The New York Times
By Paul Krugman
|The news about inflation has been really good lately — almost too good to be true. In fact, it probably is too good to be entirely true. I say this partly on general principles, and partly because there are some specific sectors — notably medical care services — where the methodology used to estimate inflation is probably leading to some spurious apparent price declines. But the overall decline isn’t being driven by a handful of items; the distribution of price changes has shifted down across the board. Disinflation is real, even though we can quarrel about the specific numbers.
|But where’s the good news coming from? Many commentators rushed to give credit to the Federal Reserve, which began raising interest rates early last year. But the more I look at that claim, the less plausible it seems. I’m not saying that the Fed was wrong to raise rates: The case for rate hikes seemed clear at the time, and at this point it’s starting to look as if the Fed may have done the right thing for the wrong reasons. More on that below. But the assertion that the Fed gets credit for disinflation seems at least mostly wrong, for two reasons.
|First, we have a standard account of how tight monetary policy is supposed to reduce inflation — and it doesn’t fit the facts at all. Here’s how the process is described, for example, in one of the best-selling economics textbooks:
|Krugman and Wells
|Yes, that’s from Krugman and Wells, which is totally mainstream on these issues. And the problem should be obvious: We haven’t seen an extended period of high unemployment, or actually any increase at all in the unemployment rate. We can tell stories about how rate hikes might reduce inflation without any visible rise in unemployment, but they’re speculative and strained.
|The second reason not to give the Fed credit is that we have lots of direct evidence for an alternative story about disinflation, which I think of as recombobulation. (No, I didn’t invent the term.)
|Clearly, Covid-19 and its side effects discombobulated the economy — a point much emphasized by Team Transitory. It’s now clear, however, that we vastly underestimated both the scope and the duration of the discombobulation. There was much talk in 2021 about how a shift in demand from services to goods had overwhelmed supply chains, causing things like shipping costs and the prices of used cars to skyrocket. But these, it turned out, were only a small part of the story.

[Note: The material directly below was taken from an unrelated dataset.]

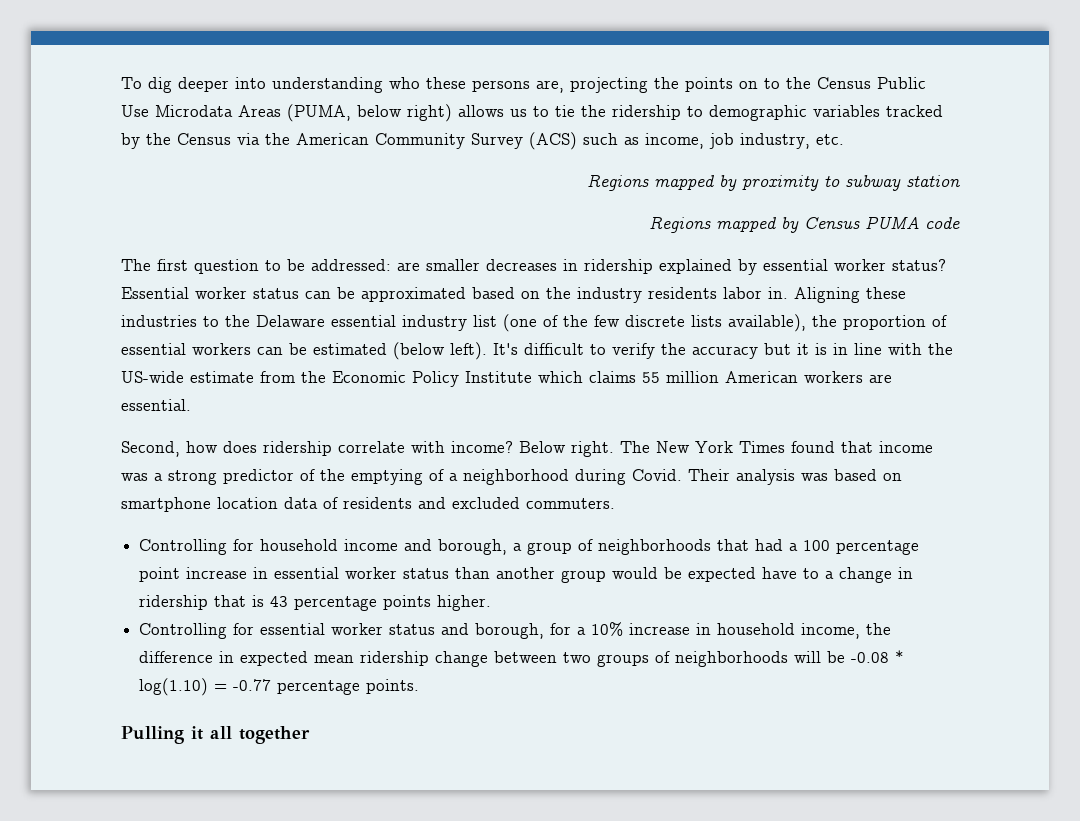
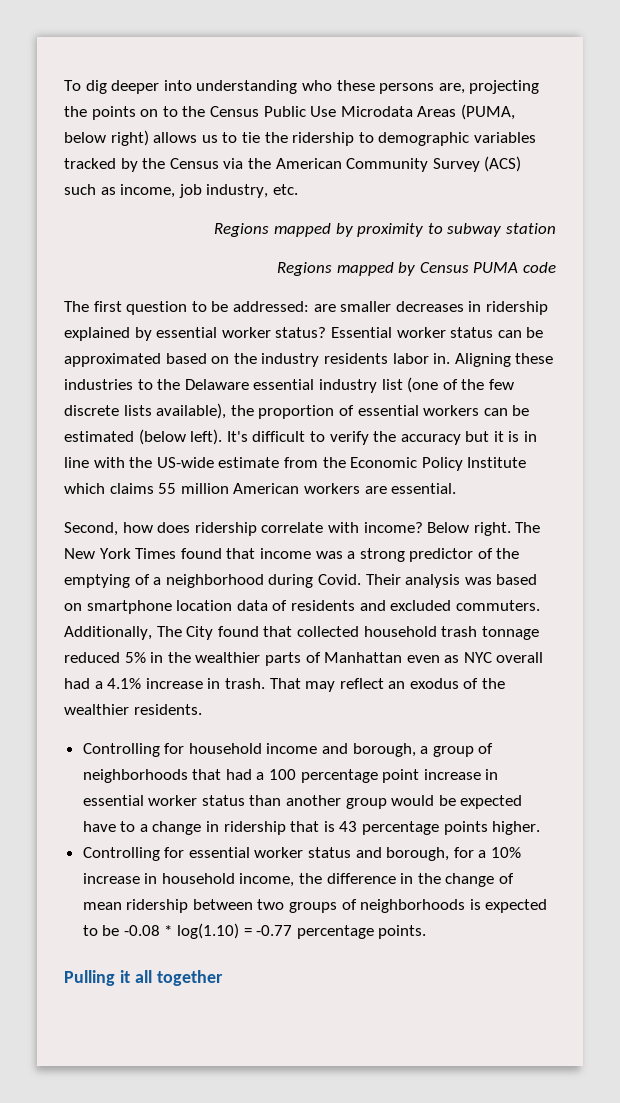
(615, 503) none -> [64,626,539,640] [64,652,544,666] [64,678,506,692] [64,704,202,715] Additionally, The City found that collected household trash tonnage reduced 5% in the wealthier parts of Manhattan even as NYC overall had a 4.1% increase in trash. That may reflect an exodus of the wealthier residents.
[240,651,309,666] expected -> [417,873,515,887] the change of
[435,651,489,667] change -> (189, 906) none
[794,651,822,663] will -> [469,899,548,913] [82,925,98,936] is expected to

|Housing was a much bigger factor. The rise of remote work, which began as a response to the pandemic but seems to have become permanent, led to a surge in the demand for housing. This in turn led to a corresponding surge in rental rates for new tenants. This surge peaked in the first half of 2022, and new tenant rental rates have flattened out drastically as the market normalizes. As I said, recombobulation:
|But the Bureau of Labor Statistics measures shelter inflation largely by looking at average rental rates, which lag behind market rates by a year or more, so this recombobulation is only now beginning to bring official inflation down.
|Then there’s the labor market. The traditional Phillips curve, which relates wage increases to the unemployment rate, hasn’t worked at all in recent years. But other measures of labor market tightness, such as vacancy rates and, especially, the rate at which workers are quitting their jobs, have done tolerably well at predicting wage changes:
|Now, normally there is a fairly close inverse relationship between unemployment and quits, a quit-rate version of the famous Beveridge Curve linking unemployment to vacancies. During the pandemic and its aftermath, however, quits were much higher than the normal relationship to the unemployment rate would have predicted, presumably reflecting the dislocation of labor markets in a time of wild and crazy changes:
|Bureau of Labor Statistics
|But here too we see recombobulation, with the relationship of quits to unemployment moving back toward the historical norm, which is probably the main reason wage growth appears to be slowing.
|The point is that stories about recombobulation — the fading away of pandemic-era distortions — driving disinflation are clearly supported by the data. Claims that Fed tightening drove it are sketchier and much more speculative.
|Another claim I’ve been seeing is that inflation would be much worse right now if the Fed hadn’t raised rates. This might well be true, but it’s also something of an evasion — it’s offering a counterfactual rather than answering the question of how we’ve achieved disinflation so far.
|Which is not to say that the Fed was wrong to raise rates. In fact, given the inflation rate in early 2022, I don’t think the Fed had any alternative. The economy looked overheated at the time, and it was also reasonable to argue that tight money was essential to avoid a ’70s-type scenario in which inflation became entrenched in expectations — even if rate hikes meant risking a recession.
|The funny thing, however, is that even though almost everyone was predicting a recession, it still hasn’t happened — but disinflation has. This suggests to me that the Fed may have done the right thing for the wrong reasons.
|The economy’s resilience in the face of rate hikes suggests that overall demand has been stronger than anyone expected — possibly in part because Biden administration policies appear to have unleashed a huge wave of manufacturing investment. Without the Fed’s hikes, this might have led to an inflationary boom. So while the Fed was trying to cool the economy down, what it may actually have done was prevent the economy from getting even hotter — and thereby allowed the forces of recombobulation to reduce inflation.
|I still believe that overall U.S. policy, both fiscal and monetary, has been much better than most people realize. But I now also think that when it comes to disinflation, which has so far been incredibly painless, we got lucky.